PAGE TEXT -
-- Opening Marker --

Vesting Schedules and Insider Selling Pressure

EventSchedule/Quantity
FY2024 PSUs1/3 vested on 3/20/2024; remaining vests quarterly over next 2 years.
FY2025 PSUs1/3 vested on 3/20/2025; remaining vests quarterly over next 2 years.
5-Year PSUsNo vest until 3/20/2028; 1-year post-vest hold through 3/20/2029.
FY2025 CEO vesting activity391,298 shares vested; value realized $21,936,575. Continued quarterly vesting may create supply over the next two years; trades subject to 10b5-1 plans/blackouts.

Expertise & Qualifications

  • Technical and operating leadership across networking, storage, cloud, and AI workloads; prior roles at Cisco (CTO/CDO) and Silver Lake (value creation).
  • Public company governance across multiple boards; deep knowledge in disruptive B2B technologies and data center infrastructure.

Performance & Track Record

  • FY2025: Revenue $3.168B (+12% YoY), non-GAAP operating income $559.4M, ARR $1.7B, RPO $2.6B; Q4 revenue $879.8M. Strategic milestones include Meta hyperscaler design win and Fusion v2.0 launch.
  • FY2024: Stock rose >41% during fiscal year; subscription services revenue grew 26%; Evergreen//One/Flex TCV more than doubled.

-- Closing Marker --

RECORDS SHOWN -
-- Opening Marker --

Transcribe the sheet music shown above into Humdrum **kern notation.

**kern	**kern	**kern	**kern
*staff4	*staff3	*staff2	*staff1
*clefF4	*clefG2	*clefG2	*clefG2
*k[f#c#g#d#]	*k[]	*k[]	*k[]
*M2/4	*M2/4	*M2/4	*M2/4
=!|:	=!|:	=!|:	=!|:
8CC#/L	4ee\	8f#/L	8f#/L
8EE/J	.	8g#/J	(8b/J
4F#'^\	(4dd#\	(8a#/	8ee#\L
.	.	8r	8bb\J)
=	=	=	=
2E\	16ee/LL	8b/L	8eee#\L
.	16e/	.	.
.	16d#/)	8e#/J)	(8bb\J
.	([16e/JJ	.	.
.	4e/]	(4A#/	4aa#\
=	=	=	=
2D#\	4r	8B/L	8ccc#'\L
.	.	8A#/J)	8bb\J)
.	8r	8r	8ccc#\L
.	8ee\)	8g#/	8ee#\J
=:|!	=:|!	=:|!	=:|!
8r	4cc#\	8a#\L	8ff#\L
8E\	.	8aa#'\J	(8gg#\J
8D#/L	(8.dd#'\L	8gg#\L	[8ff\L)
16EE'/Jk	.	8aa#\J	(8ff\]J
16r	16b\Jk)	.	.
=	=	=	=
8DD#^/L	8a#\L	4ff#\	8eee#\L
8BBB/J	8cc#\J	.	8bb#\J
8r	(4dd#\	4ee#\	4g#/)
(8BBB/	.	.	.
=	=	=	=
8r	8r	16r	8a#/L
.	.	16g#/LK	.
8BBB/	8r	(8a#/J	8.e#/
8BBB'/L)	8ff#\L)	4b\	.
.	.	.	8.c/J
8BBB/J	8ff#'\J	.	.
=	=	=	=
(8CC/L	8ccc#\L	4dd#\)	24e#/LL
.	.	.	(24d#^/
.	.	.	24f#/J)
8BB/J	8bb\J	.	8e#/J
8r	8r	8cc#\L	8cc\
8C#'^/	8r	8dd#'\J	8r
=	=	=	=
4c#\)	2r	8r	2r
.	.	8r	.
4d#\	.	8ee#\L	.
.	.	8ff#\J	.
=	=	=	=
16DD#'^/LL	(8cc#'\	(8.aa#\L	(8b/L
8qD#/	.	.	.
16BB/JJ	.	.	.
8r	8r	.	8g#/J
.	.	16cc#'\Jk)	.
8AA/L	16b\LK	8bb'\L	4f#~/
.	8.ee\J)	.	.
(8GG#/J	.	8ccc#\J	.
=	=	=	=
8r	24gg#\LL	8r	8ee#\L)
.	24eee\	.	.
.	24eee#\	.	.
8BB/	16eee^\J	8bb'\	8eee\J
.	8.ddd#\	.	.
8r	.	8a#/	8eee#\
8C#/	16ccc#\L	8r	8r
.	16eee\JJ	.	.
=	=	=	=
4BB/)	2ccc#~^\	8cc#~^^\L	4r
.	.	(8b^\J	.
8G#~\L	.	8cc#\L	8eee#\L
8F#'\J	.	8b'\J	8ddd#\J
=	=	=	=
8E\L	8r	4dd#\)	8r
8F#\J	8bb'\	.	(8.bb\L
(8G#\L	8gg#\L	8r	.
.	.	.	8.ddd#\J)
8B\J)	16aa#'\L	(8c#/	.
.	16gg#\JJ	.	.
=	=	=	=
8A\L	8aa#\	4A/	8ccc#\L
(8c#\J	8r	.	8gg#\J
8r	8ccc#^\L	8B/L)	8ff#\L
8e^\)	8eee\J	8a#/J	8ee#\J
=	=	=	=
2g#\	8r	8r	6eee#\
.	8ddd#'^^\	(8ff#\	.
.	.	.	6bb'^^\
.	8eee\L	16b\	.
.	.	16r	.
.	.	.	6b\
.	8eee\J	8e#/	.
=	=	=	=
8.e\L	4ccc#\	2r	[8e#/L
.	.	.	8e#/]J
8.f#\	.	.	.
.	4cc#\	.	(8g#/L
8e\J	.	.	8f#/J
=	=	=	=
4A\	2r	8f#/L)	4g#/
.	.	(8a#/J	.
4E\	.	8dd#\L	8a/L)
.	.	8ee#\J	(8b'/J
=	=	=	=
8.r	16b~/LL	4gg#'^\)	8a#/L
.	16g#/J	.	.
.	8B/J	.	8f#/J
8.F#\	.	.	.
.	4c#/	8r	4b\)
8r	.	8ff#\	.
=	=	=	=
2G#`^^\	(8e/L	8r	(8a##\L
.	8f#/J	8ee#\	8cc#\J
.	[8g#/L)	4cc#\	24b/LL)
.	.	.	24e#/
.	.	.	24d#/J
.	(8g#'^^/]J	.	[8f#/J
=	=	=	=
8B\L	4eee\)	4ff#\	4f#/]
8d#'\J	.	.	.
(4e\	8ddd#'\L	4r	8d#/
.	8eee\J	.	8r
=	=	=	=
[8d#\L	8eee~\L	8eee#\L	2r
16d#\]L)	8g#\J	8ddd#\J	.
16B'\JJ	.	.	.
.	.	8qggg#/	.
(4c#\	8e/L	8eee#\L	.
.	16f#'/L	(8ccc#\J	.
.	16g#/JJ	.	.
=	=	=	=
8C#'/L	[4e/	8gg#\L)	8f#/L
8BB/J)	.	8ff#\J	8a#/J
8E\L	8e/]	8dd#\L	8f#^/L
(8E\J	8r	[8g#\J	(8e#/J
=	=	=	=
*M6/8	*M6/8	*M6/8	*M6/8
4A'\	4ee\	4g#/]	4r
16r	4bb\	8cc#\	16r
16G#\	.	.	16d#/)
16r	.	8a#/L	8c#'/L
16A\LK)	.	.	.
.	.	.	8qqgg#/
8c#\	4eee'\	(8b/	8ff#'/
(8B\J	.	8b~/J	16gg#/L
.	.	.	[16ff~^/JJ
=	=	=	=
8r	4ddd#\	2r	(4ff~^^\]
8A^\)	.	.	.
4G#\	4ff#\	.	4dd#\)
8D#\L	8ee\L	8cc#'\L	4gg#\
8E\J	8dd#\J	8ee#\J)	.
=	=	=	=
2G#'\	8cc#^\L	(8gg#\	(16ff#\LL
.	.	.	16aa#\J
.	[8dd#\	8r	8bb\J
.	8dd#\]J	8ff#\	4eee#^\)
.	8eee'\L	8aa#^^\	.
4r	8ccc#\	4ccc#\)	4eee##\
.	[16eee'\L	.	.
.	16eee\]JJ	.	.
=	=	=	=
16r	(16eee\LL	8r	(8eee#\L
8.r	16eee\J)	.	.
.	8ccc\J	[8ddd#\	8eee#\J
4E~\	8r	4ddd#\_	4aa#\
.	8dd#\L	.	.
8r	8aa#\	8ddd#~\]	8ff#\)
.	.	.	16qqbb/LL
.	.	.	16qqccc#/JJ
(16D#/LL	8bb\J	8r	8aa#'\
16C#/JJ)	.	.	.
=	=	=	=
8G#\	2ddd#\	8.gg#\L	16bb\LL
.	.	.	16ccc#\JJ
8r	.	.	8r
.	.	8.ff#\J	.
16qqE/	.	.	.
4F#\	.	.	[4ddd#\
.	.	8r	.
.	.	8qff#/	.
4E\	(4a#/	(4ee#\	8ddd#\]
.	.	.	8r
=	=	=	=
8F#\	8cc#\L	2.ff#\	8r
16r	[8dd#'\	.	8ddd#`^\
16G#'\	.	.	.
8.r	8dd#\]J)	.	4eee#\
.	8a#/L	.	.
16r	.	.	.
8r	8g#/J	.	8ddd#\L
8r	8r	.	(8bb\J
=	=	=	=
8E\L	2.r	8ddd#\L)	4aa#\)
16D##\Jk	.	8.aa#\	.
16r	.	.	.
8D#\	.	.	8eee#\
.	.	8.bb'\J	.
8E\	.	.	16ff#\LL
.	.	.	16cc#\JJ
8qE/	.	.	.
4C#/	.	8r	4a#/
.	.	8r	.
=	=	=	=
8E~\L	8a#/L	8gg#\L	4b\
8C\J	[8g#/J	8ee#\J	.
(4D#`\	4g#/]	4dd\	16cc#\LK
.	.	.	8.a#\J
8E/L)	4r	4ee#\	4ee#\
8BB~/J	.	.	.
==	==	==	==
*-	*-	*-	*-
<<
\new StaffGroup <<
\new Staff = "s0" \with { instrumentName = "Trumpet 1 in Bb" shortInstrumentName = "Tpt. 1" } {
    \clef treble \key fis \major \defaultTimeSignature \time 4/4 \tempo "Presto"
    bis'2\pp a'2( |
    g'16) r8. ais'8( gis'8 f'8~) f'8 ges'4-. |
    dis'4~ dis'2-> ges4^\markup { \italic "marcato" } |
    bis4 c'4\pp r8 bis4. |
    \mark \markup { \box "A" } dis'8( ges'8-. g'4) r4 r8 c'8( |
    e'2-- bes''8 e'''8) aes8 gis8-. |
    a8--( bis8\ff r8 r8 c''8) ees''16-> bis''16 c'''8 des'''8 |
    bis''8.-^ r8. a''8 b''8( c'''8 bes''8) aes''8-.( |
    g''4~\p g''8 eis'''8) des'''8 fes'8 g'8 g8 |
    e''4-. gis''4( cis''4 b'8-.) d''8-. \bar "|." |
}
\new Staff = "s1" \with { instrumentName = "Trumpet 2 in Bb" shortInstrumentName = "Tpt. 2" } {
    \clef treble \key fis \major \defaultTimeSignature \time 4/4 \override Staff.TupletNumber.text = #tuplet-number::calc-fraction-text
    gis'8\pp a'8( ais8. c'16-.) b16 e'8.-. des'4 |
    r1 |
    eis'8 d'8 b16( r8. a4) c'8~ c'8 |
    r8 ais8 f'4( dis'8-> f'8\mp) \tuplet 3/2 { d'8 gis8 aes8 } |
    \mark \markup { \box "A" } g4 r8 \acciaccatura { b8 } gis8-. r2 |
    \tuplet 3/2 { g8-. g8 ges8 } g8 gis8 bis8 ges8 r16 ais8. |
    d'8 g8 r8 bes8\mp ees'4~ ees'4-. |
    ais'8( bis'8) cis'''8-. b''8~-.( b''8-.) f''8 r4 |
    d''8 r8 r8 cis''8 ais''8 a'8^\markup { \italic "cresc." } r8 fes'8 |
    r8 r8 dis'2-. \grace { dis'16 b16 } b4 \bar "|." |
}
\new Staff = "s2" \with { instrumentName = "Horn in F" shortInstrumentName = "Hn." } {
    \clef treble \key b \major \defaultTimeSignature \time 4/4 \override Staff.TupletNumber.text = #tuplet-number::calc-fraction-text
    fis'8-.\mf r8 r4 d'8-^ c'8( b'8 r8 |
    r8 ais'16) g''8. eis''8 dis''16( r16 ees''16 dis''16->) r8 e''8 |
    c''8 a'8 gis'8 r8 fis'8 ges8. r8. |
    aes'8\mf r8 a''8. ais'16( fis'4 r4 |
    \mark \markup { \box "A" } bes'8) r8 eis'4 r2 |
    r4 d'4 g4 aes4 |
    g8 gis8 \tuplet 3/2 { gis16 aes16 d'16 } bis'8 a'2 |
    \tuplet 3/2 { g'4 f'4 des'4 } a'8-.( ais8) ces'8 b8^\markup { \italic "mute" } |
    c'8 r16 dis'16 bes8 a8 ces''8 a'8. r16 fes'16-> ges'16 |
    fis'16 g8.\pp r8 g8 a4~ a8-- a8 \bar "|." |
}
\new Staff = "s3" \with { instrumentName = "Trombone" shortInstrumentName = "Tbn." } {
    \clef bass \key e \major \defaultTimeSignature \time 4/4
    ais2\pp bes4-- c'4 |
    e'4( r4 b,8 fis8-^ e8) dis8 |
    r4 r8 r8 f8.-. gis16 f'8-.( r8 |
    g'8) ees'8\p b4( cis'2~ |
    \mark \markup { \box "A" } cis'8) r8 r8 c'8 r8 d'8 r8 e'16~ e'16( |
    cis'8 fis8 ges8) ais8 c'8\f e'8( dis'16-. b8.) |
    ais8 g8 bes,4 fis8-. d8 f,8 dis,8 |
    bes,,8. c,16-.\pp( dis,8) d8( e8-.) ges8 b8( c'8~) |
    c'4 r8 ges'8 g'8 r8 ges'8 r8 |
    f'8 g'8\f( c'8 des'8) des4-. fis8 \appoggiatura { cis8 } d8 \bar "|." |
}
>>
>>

-- Closing Marker --

REQUIRED WORK -
- 1) Answer these from the text on vesting schedules and company performance:
(a) At which two organizations did the executive hold prior roles?
(b) What was FY2025 revenue, and how much did it grow year over year?
(c) By what percentage did subscription services revenue grow in FY2024?
- 2) Carry on writing the text on vesting schedules and company performance, picking up right after its final sentence.
The lines shown with this page were taken from a different source.

RESPONSES FOR EACH TASK -
- 1)
(a) Cisco and Silver Lake
(b) $3.168B, up 12% year over year
(c) 26%

- 2)
Employment & Contracts

  • At-will employment via 2017 offer letter; double-trigger CIC benefits; separate company CIC severance plan provides enhanced multiples and standardized equity acceleration.
  • Deferred compensation: CEO not a participant; no contributions or balances reported.

Related Party Transactions and Red Flags

  • No related-party transactions approved in last fiscal year; robust policy requiring audit committee approval for transactions >$120k.
  • Red flags addressed: Hedging/pledging prohibited; no tax gross-ups; clawback policy in place; FY2024 PSU modification drew stockholder scrutiny and contributed to lower say-on-pay—mitigated by FY2025 program adjustments.

Compensation Structure Analysis

  • Cash vs equity mix: Highly equity-weighted (86% of CEO target pay); reinforces alignment but increases exposure to share price outcomes.
  • Shift to full-value PSUs: Company predominantly uses PSUs and RSUs (few to no new options); time-based RSUs used selectively (e.g., CFO retention).
  • FY2024 equity modifications (Type III under ASC 718) and introduction of large 5-Year PSUs created pay inflation optics; subsequent FY2025 adjustments improved alignment.
  • Guaranteed comp trends: Base salary increased 6% YoY for CEO (FY2025), while bonus remained at 100% of salary and equity stayed performance-based.

Board Governance: Dual-Role Implications (CEO + Chairman)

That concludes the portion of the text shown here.